L’article 4 du décret portant sa création fixe son mandat :

 «Définir une stratégie de lutte contre la corruption avec une large participation du
secteur public et des organisations de la société civile. Une fois cette stratégie
définie, l’unité doit assurer le suivi de sa mise en application et sa révision selon
l’évolution du contexte économique, financier, social et politique du pays ;

 Compiler les textes relatifs au phénomène de la corruption dans la législation
haïtienne, proposer des amendements et élaborer une loi sur la corruption en vue
de favoriser une meilleure transparence et un bon fonctionnement de
l’Administration publique en général et des agents de la Fonction publique en
particulier ;

 Mettre en place un code d’éthique et proposer un pacte d’intégrité devant
encourager l’engagement des tiers à renoncer à la corruption ou à tout autre
comportement contraire à l’éthique dans les appels d’offres pour marchés publics
et l’exécution des contrats de services ;

 Assurer l’application de la Convention Interaméricaine contre la corruption et
s’attaquer en priorité aux points de corruption les plus décriés, y compris les
contrats portant sur les grands projets d’infrastructures à entreprendre pour le
compte de l’Etat haïtien ;

 Mettre en place un système d’informations intégré et de suivi ainsi qu’un système
d’alerte permanente ».

A la vérité le mandat de l’ULCC parait ambitieux. Toutefois, l’Etat haïtien se devra
aussi de clarifier les normes juridiques et d’être cohérent dans les institutions qu’il met en
place.

Quelle logique préside ce mandat accordé à l’ULCC de proposer des amendements et
d’élaborer une loi sur la corruption, sachant que le Pouvoir Législatif est le seul organe chargé
d’élaborer et de voter la loi en Haïti ? Existe-t-il une harmonisation entre le mandat de
l’ULCC et les compétences de la CSC/CA ?

En effet, la lutte contre la corruption sera efficace dans la mesure où le principe de
l’indépendance du Pouvoir Judicaire prend son plein effet. Il aura fallu aussi mettre à la
disposition de la justice les moyens matériels nécessaires à l’efficacité de son action et traiter
les Juges de telle sorte qu’ils soient « immunisés » contre les convoitises des corrupteurs.

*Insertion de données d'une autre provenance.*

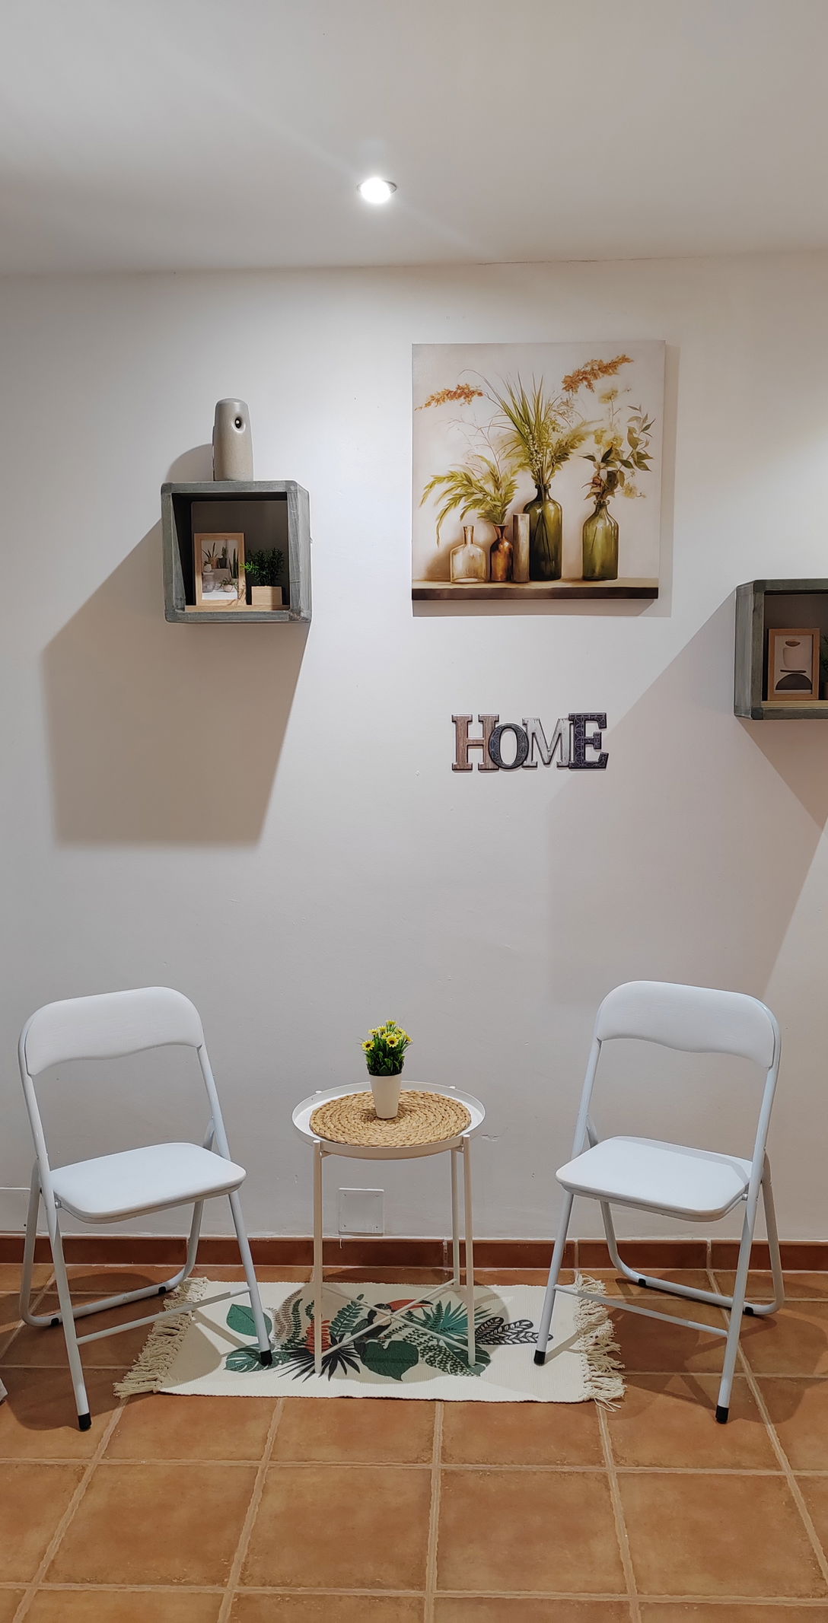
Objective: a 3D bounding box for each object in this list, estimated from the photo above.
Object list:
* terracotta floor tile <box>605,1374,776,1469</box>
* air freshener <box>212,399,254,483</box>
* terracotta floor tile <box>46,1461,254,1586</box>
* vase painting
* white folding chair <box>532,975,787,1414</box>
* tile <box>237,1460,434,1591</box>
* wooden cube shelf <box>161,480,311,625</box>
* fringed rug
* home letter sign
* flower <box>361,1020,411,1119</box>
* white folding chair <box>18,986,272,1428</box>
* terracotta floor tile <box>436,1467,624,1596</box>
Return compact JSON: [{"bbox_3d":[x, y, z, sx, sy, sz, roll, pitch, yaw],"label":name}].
[{"bbox_3d":[0.560,1.262,2.612,0.320,0.010,0.320,-1,7,3],"label":"terracotta floor tile"},{"bbox_3d":[-0.423,-0.860,2.957,0.090,0.199,0.088,-3,7,-22],"label":"air freshener"},{"bbox_3d":[-0.470,1.310,2.326,0.326,0.011,0.326,0,6,3],"label":"terracotta floor tile"},{"bbox_3d":[0.294,-0.810,3.041,0.597,0.603,0.025,0,7,3],"label":"vase painting"},{"bbox_3d":[0.573,0.825,2.867,0.445,0.800,0.467,3,8,32],"label":"white folding chair"},{"bbox_3d":[-0.131,1.307,2.311,0.320,0.010,0.320,-1,7,3],"label":"tile"},{"bbox_3d":[-0.415,-0.607,3.012,0.316,0.316,0.194,0,6,3],"label":"wooden cube shelf"},{"bbox_3d":[-0.085,1.223,2.962,1.071,0.009,0.517,0,6,3],"label":"fringed rug"},{"bbox_3d":[0.285,-0.171,3.117,0.383,0.140,0.018,0,6,3],"label":"home letter sign"},{"bbox_3d":[-0.064,0.602,2.962,0.105,0.231,0.100,-1,7,3],"label":"flower"},{"bbox_3d":[-0.637,0.842,2.880,0.445,0.800,0.467,-5,8,-33],"label":"white folding chair"},{"bbox_3d":[0.206,1.304,2.294,0.326,0.011,0.326,0,6,3],"label":"terracotta floor tile"}]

La moralisation de la vie publique ne peut se penser sans la moralisation des
détenteurs de pouvoirs publics ou agissant au nom et pour le compte de la puissance publique,
en l’espèce les Fonctionnaires. Or, l’Etat, peut-il miser sur la morale publique pour contrer le
phénomène de la corruption vieux de plus d’un siècle ?

C’est la clarification et l’harmonisation des règles, des procédures et des institutions
qui pourront générer l’efficacité dans cette bataille contre la corruption et non la création de
structures sinon parallèles du moins non intégrées dans une logique d’ensemble.

115 Pas de crime, pas de peine sans loi.
116 Décret du 08 septembre 2004 portant création d’un organisme autonome à caractère administratif dénommé :
Unité de Lutte contre la Corruption, publié au Moniteur du 13 septembre 2004.